System Architecture
System Architecture
High-Level Overview
This pipeline ingests 4K video from DSLR/mirrorless cameras, synchronizes audio via Dante network, enables low-latency NDI caller integration, and outputs to streaming platforms (YouTube, Twitch) via OBS.
Design principle: Separation of concerns — capture, sync, mixing, output are independent subsystems connected via standardized protocols (HDMI, Dante, NDI, RTMP).
Signal Flow Diagram
┌─────────────────────────────────────────────────────────┐
│ INPUT LAYER │
├─────────────────────────────────────────────────────────┤
│ │
│ Cameras (HDMI) Cameras (Audio) │
│ ├─ Panasonic G7 ├─ USB or XLR │
│ ├─ GoPro Hero 9 └─ Dante converters │
│ ├─ GoPro Max │
│ └─ DJI Osmo Callers (Remote) │
│ ↓ └─ NDI OBS stream │
│ DeckLink Quad HDMI ↓ │
│ (Echo Express SE I) M1 Mac Ultra │
│ ↓ (OBS NDI input) │
│ │
├─────────────────────────────────────────────────────────┤
│ CAPTURE LAYER (M1 Mac Ultra) │
├─────────────────────────────────────────────────────────┤
│ │
│ OBS Studio │
│ ├─ Scene 1: Camera quad (4K mosaic) │
│ ├─ Scene 2: Single camera + caller │
│ ├─ Scene 3: Screen share (Blender) │
│ └─ Audio Input: MOTU 8PRE-ES (Dante interface) │
│ │
│ Dante Network (audio sync) │
│ ├─ MOTU 8PRE-ES (Dante I/O) │
│ ├─ Dante AVIO nodes (camera audio converters) │
│ └─ Sample clock: 48 kHz (broadcast standard) │
│ │
├─────────────────────────────────────────────────────────┤
│ PROCESSING LAYER │
├─────────────────────────────────────────────────────────┤
│ │
│ Ableton Live (audio mixing, clock master) │
│ ├─ Input: Camera feeds (via Dante) │
│ ├─ Master clock: Drives all Dante devices │
│ └─ Output: Master mix → MOTU → OBS │
│ │
│ Blender (graphics, optional) │
│ ├─ Input: Generative parameters (MIDI from Ableton) │
│ └─ Output: Screen share → OBS │
│ │
├─────────────────────────────────────────────────────────┤
│ OUTPUT / ENCODING LAYER │
├─────────────────────────────────────────────────────────┤
│ │
│ OBS Encoder (H.264 or H.265) │
│ ├─ Video bitrate: 8–25 Mbps (codec-dependent) │
│ ├─ Resolution: 4K or 1080p mosaic │
│ └─ Framerate: 30fps or 60fps │
│ ↓ │
│ RTMP Output (streaming protocol) │
│ ↓ │
├─────────────────────────────────────────────────────────┤
│ DISTRIBUTION LAYER │
├─────────────────────────────────────────────────────────┤
│ │
│ Streaming Platforms: │
│ ├─ YouTube Live │
│ ├─ Twitch │
│ └─ Custom RTMP server (Nginx, Wowza) │
│ │
│ Archive & Analytics: │
│ ├─ Local recording (OBS → H.264 file) │
│ └─ Optional: S3 backup of raw recordings │
│ │
└─────────────────────────────────────────────────────────┘
Key Components
1. Capture Subsystem (HDMI + DeckLink)

Available data
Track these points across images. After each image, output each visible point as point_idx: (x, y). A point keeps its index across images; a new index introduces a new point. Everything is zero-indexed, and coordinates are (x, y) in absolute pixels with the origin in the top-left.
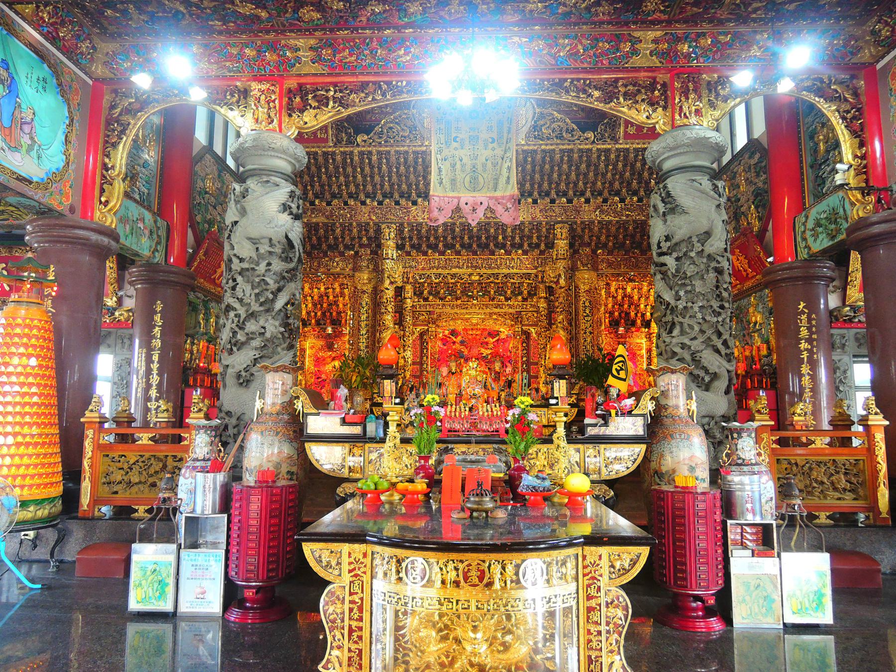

Given instruction 1
According to the system architecture page, what sample clock rate does the Dante network use?
Given instruction 2
Please rewrite a passage of the system architecture page, putting "common protocols" in place of "standardized protocols". Begin at the words "Design principle: Separation" and stop after "Dante, NDI, RTMP).".
Given instruction 3
For each statement, say whether the system architecture page supports it, and quote the words that decide it. (a) Ableton Live acts as the clock master. (b) The OBS encoder uses only H.264. (c) Backing up raw recordings to S3 is required.

Full answer 1
48 kHz, the broadcast standard.

Full answer 2
Design principle: Separation of concerns — capture, sync, mixing, output are independent subsystems connected via common protocols (HDMI, Dante, NDI, RTMP).

Full answer 3
(a) Yes: "Ableton Live (audio mixing, clock master)"
(b) No: "OBS Encoder (H.264 or H.265)"
(c) No: "Optional: S3 backup of raw recordings"